A More Unified Class
         “The games are a wonderful way to introduce teamwork and create a cohesive community within the classroom. These activities allow the teacher to constantly assess the makeup of the class, get to know the personalities of studentsand help students work together in a variety of groupings. It also helps students see their teacher in a different role–one of a fellow learner, and that being an adult can still mean you can be playful and creative.
         “I have found that this year is off to a smoother start than previous years because the students are willing to work with a variety of partners and groups. They are also looking out for each other and finding ways to include all class members in a wide variety of tasks.
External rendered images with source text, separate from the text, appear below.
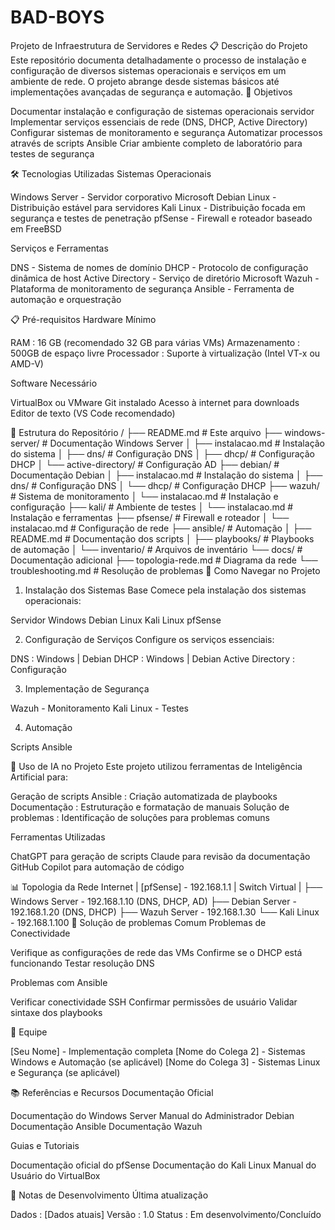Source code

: # BAD-BOYS
Projeto de Infraestrutura de Servidores e Redes
📋 Descrição do Projeto
Este repositório documenta detalhadamente o processo de instalação e configuração de diversos sistemas operacionais e serviços em um ambiente de rede. O projeto abrange desde sistemas básicos até implementações avançadas de segurança e automação.
🎯 Objetivos

Documentar instalação e configuração de sistemas operacionais servidor
Implementar serviços essenciais de rede (DNS, DHCP, Active Directory)
Configurar sistemas de monitoramento e segurança
Automatizar processos através de scripts Ansible
Criar ambiente completo de laboratório para testes de segurança

🛠️ Tecnologias Utilizadas
Sistemas Operacionais

Windows Server - Servidor corporativo Microsoft
Debian Linux - Distribuição estável para servidores
Kali Linux - Distribuição focada em segurança e testes de penetração
pfSense - Firewall e roteador baseado em FreeBSD

Serviços e Ferramentas

DNS - Sistema de nomes de domínio
DHCP - Protocolo de configuração dinâmica de host
Active Directory - Serviço de diretório Microsoft
Wazuh - Plataforma de monitoramento de segurança
Ansible - Ferramenta de automação e orquestração

📋 Pré-requisitos
Hardware Mínimo

RAM : 16 GB (recomendado 32 GB para várias VMs)
Armazenamento : 500GB de espaço livre
Processador : Suporte à virtualização (Intel VT-x ou AMD-V)

Software Necessário

VirtualBox ou VMware
Git instalado
Acesso à internet para downloads
Editor de texto (VS Code recomendado)

📁 Estrutura do Repositório
/
├── README.md                    # Este arquivo
├── windows-server/              # Documentação Windows Server
│   ├── instalacao.md           # Instalação do sistema
│   ├── dns/                    # Configuração DNS
│   ├── dhcp/                   # Configuração DHCP
│   └── active-directory/       # Configuração AD
├── debian/                     # Documentação Debian
│   ├── instalacao.md          # Instalação do sistema
│   ├── dns/                   # Configuração DNS
│   └── dhcp/                  # Configuração DHCP
├── wazuh/                     # Sistema de monitoramento
│   └── instalacao.md         # Instalação e configuração
├── kali/                      # Ambiente de testes
│   └── instalacao.md         # Instalação e ferramentas
├── pfsense/                   # Firewall e roteador
│   └── instalacao.md         # Configuração de rede
├── ansible/                   # Automação
│   ├── README.md             # Documentação dos scripts
│   ├── playbooks/            # Playbooks de automação
│   └── inventario/           # Arquivos de inventário
└── docs/                     # Documentação adicional
    ├── topologia-rede.md     # Diagrama da rede
    └── troubleshooting.md    # Resolução de problemas
🚀 Como Navegar no Projeto
1. Instalação dos Sistemas Base
Comece pela instalação dos sistemas operacionais:

Servidor Windows
Debian Linux
Kali Linux
pfSense

2. Configuração de Serviços
Configure os serviços essenciais:

DNS : Windows | Debian
DHCP : Windows | Debian
Active Directory : Configuração

3. Implementação de Segurança

Wazuh - Monitoramento
Kali Linux - Testes

4. Automação

Scripts Ansible

🤖 Uso de IA no Projeto
Este projeto utilizou ferramentas de Inteligência Artificial para:

Geração de scripts Ansible : Criação automatizada de playbooks
Documentação : Estruturação e formatação de manuais
Solução de problemas : Identificação de soluções para problemas comuns

Ferramentas Utilizadas

ChatGPT para geração de scripts
Claude para revisão da documentação
GitHub Copilot para automação de código

📊 Topologia da Rede
Internet
    |
[pfSense] - 192.168.1.1
    |
Switch Virtual
    |
├── Windows Server - 192.168.1.10 (DNS, DHCP, AD)
├── Debian Server - 192.168.1.20 (DNS, DHCP)
├── Wazuh Server - 192.168.1.30
└── Kali Linux - 192.168.1.100
🔧 Solução de problemas Comum
Problemas de Conectividade

Verifique as configurações de rede das VMs
Confirme se o DHCP está funcionando
Testar resolução DNS

Problemas com Ansible

Verificar conectividade SSH
Confirmar permissões de usuário
Validar sintaxe dos playbooks

👥 Equipe

[Seu Nome] - Implementação completa
[Nome do Colega 2] - Sistemas Windows e Automação (se aplicável)
[Nome do Colega 3] - Sistemas Linux e Segurança (se aplicável)

📚 Referências e Recursos
Documentação Oficial

Documentação do Windows Server
Manual do Administrador Debian
Documentação Ansible
Documentação Wazuh

Guias e Tutoriais

Documentação oficial do pfSense
Documentação do Kali Linux
Manual do Usuário do VirtualBox

📝 Notas de Desenvolvimento
Última atualização

Dados : [Dados atuais]
Versão : 1.0
Status : Em desenvolvimento/Concluído
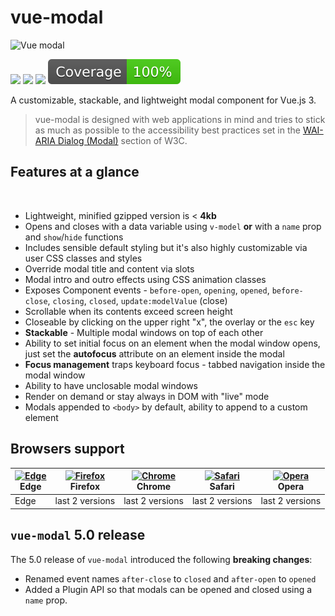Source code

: # vue-modal

![Vue modal](./assets/img/vue-modal-logo.png)

<a href="https://npm.im/@kouts/vue-modal"><img src="https://badgen.net/npm/v/@kouts/vue-modal/next"></a> ![](https://img.badgesize.io/kouts/vue-modal/next/dist/vue-modal.umd.js.svg) ![](https://img.badgesize.io/kouts/vue-modal/next/dist/vue-modal.umd.js.svg?compression=gzip) ![](../coverage/badge.svg)

A customizable, stackable, and lightweight modal component for Vue.js 3.

> vue-modal is designed with web applications in mind and tries to stick as much as possible
> to the accessibility best practices set in the [WAI-ARIA Dialog (Modal)](https://www.w3.org/TR/wai-aria-practices/#dialog_modal) section
> of W3C.

<Intro />

## Features at a glance

<p class="mb-n3">&nbsp;</p>

- Lightweight, minified gzipped version is < **4kb**
- Opens and closes with a data variable using `v-model` **or** with a `name` prop and `show`/`hide` functions
- Includes sensible default styling but it's also highly customizable via user CSS classes and styles
- Override modal title and content via slots
- Modal intro and outro effects using CSS animation classes
- Exposes Component events - `before-open`, `opening`, `opened`, `before-close`, `closing`, `closed`, `update:modelValue` (close)
- Scrollable when its contents exceed screen height
- Closeable by clicking on the upper right "x", the overlay or the `esc` key
- **Stackable** - Multiple modal windows on top of each other
- Ability to set initial focus on an element when the modal window opens, just set the **autofocus** attribute on an element inside the modal
- **Focus management** traps keyboard focus - tabbed navigation inside the modal window
- Ability to have unclosable modal windows
- Render on demand or stay always in DOM with "live" mode
- Modals appended to `<body>` by default, ability to append to a custom element

## Browsers support

| [<img src="https://raw.githubusercontent.com/alrra/browser-logos/master/src/edge/edge_48x48.png" alt="Edge" />](http://godban.github.io/browsers-support-badges/)<br/>Edge | [<img src="https://raw.githubusercontent.com/alrra/browser-logos/master/src/firefox/firefox_48x48.png" alt="Firefox" />](http://godban.github.io/browsers-support-badges/)<br/>Firefox | [<img src="https://raw.githubusercontent.com/alrra/browser-logos/master/src/chrome/chrome_48x48.png" alt="Chrome" />](http://godban.github.io/browsers-support-badges/)<br/>Chrome | [<img src="https://raw.githubusercontent.com/alrra/browser-logos/master/src/safari/safari_48x48.png" alt="Safari" />](http://godban.github.io/browsers-support-badges/)<br/>Safari | [<img src="https://raw.githubusercontent.com/alrra/browser-logos/master/src/opera/opera_48x48.png" alt="Opera" />](http://godban.github.io/browsers-support-badges/)<br/>Opera |
| -------------------------------------------------------------------------------------------------------------------------------------------------------------------------- | -------------------------------------------------------------------------------------------------------------------------------------------------------------------------------------- | ---------------------------------------------------------------------------------------------------------------------------------------------------------------------------------- | ---------------------------------------------------------------------------------------------------------------------------------------------------------------------------------- | ------------------------------------------------------------------------------------------------------------------------------------------------------------------------------ |
| Edge                                                                                                                                                                       | last 2 versions                                                                                                                                                                        | last 2 versions                                                                                                                                                                    | last 2 versions                                                                                                                                                                    | last 2 versions                                                                                                                                                                |

## `vue-modal` 5.0 release

The 5.0 release of `vue-modal` introduced the following **breaking changes**:

- Renamed event names `after-close` to `closed` and `after-open` to `opened`
- Added a Plugin API so that modals can be opened and closed using a `name` prop.
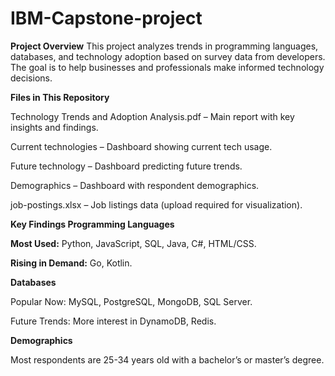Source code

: # IBM-Capstone-project
**Project Overview**
This project analyzes trends in programming languages, databases, and technology adoption based on survey data from developers. The goal is to help businesses and professionals make informed technology decisions.

**Files in This Repository**

Technology Trends and Adoption Analysis.pdf – Main report with key insights and findings​.

Current technologies – Dashboard showing current tech usage​.

Future technology – Dashboard predicting future trends​.

Demographics – Dashboard with respondent demographics​.

job-postings.xlsx – Job listings data (upload required for visualization).

**Key Findings
Programming Languages**

**Most Used:** Python, JavaScript, SQL, Java, C#, HTML/CSS​.

**Rising in Demand:** Go, Kotlin​.

**Databases**

Popular Now: MySQL, PostgreSQL, MongoDB, SQL Server​.

Future Trends: More interest in DynamoDB, Redis​.

**Demographics**

Most respondents are 25-34 years old with a bachelor’s or master’s degree​.
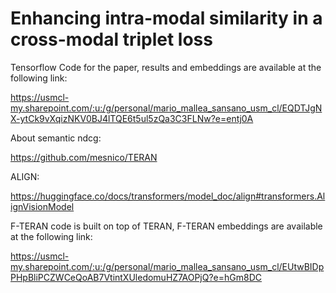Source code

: # Enhancing intra-modal similarity in a cross-modal triplet loss

Tensorflow Code for the paper, results and embeddings are available at the following link:

https://usmcl-my.sharepoint.com/:u:/g/personal/mario_mallea_sansano_usm_cl/EQDTJgNX-ytCk9vXqizNKV0BJ4lTQE6t5ul5zQa3C3FLNw?e=entj0A 

About semantic ndcg:

https://github.com/mesnico/TERAN

ALIGN:

https://huggingface.co/docs/transformers/model_doc/align#transformers.AlignVisionModel

F-TERAN code is built on top of TERAN, F-TERAN embeddings are available at the following link:

https://usmcl-my.sharepoint.com/:u:/g/personal/mario_mallea_sansano_usm_cl/EUtwBIDpPHpBliPCZWCeQoAB7VtintXUledomuHZ7AOPjQ?e=hGm8DC

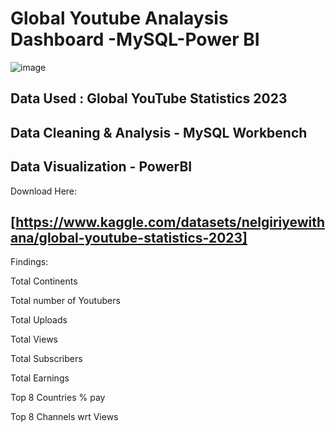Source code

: # Global Youtube Analaysis Dashboard -MySQL-Power BI

![image](https://github.com/ramkamarajugadda/SQL-PowerBI-Project/assets/154403806/12329f62-f035-42c7-b92f-d799b9eea1ad)


## Data Used : Global YouTube Statistics 2023

## Data Cleaning & Analysis - MySQL Workbench

## Data Visualization - PowerBI


Download Here:

## [https://www.kaggle.com/datasets/nelgiriyewithana/global-youtube-statistics-2023]

Findings:

Total Continents

Total number of Youtubers

Total Uploads

Total Views

Total Subscribers

Total Earnings

Top 8 Countries % pay

Top 8 Channels wrt Views





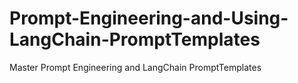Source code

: # Prompt-Engineering-and-Using-LangChain-PromptTemplates
Master Prompt Engineering and LangChain PromptTemplates
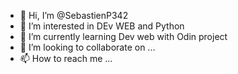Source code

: - 👋 Hi, I’m @SebastienP342
- 👀 I’m interested in DEv WEB and Python
- 🌱 I’m currently learning Dev web with Odin project
- 💞️ I’m looking to collaborate on ...
- 📫 How to reach me ...

<!---
SebastienP342/SebastienP342 is a ✨ special ✨ repository because its `README.md` (this file) appears on your GitHub profile.
You can click the Preview link to take a look at your changes.
--->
I attribute some of this to our early days of play.”
                                        Jennifer Heldenbrand, Provo City School District, UT
Seeing Them Shine
        “My favorite part of the new strategies I have applied, especially in theater, music, and dance content, is the exposure to sides of my students personalities that shine when they feel more productive from being involved. I have also found by integrating the arts more that my students are more focused and motivated with their schoolwork. My students self-confidence and self-esteem have sky rocketed as well. My students even ask for more related opportunities because of the fun they have through their interactions.”
                                                       Colleen Jardine, Jordan School District, UT

Creating the Spark
        “Because my focus is on professional development for teachers, my goal is to teach them how to integrate arts with their students by modeling some lessons and helping them write integrated lessons. Many of the ideas shared in the conference have and will continue to be discussed and used. The concept of how one spark can make a difference that was shared by the keynote speaker really hit home. If I can get a few teachers really excited about the arts and integrate it into their classroom, it will affect all the teachers in the school, and they will start to want to use it more because of the benefits the arts make. That also is the hardest part of my job—making the art of dance do-able so that they will do it with their individual classes. The students love it, and as soon as the teacher sees how well the students respond, retain, and enjoy learning the new standards and objectives in both the core and the arts, it sells itself.”
                                           Holly Margraf-Mayne, Nebo School District, UT
Thank you to everyone who sent in these wonderful experiences and ideas. We enjoyed reading the success stories demonstrating the impact of what you learned at Arts Express on your students’ learning.